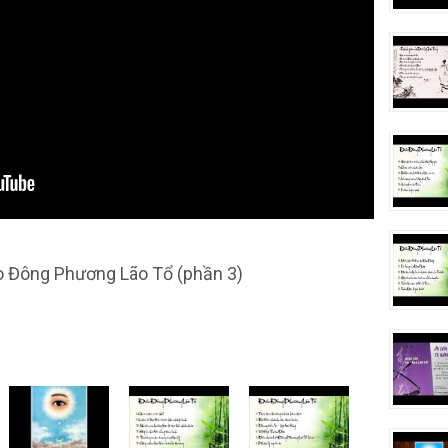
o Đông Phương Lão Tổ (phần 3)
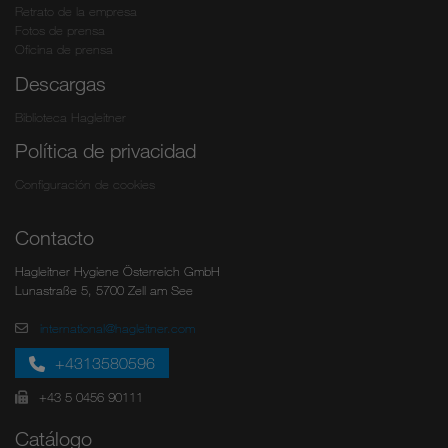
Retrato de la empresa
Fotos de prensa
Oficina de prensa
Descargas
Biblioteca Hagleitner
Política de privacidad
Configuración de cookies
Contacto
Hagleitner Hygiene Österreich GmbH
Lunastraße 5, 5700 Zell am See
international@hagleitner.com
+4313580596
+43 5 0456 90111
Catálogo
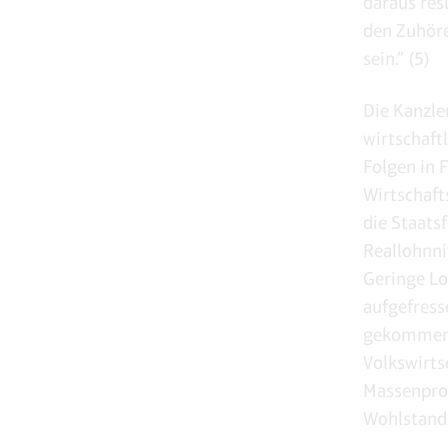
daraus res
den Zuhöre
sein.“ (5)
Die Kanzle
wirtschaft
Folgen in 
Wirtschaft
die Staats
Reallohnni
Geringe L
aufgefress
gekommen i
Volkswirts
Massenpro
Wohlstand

#####

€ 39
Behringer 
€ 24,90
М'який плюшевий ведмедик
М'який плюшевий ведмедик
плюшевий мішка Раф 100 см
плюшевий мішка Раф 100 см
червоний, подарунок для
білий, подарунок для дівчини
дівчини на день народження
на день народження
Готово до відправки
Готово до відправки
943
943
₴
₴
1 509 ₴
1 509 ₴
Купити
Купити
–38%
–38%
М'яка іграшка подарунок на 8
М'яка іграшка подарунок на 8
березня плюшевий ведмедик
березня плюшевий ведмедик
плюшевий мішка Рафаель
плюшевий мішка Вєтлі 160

#####

— Your goal —
In the listing, find every line containing the word "мішка" and list it.

— Solution to this exercise —
плюшевий мішка Раф 100 см
плюшевий мішка Раф 100 см
плюшевий мішка Рафаель
плюшевий мішка Вєтлі 160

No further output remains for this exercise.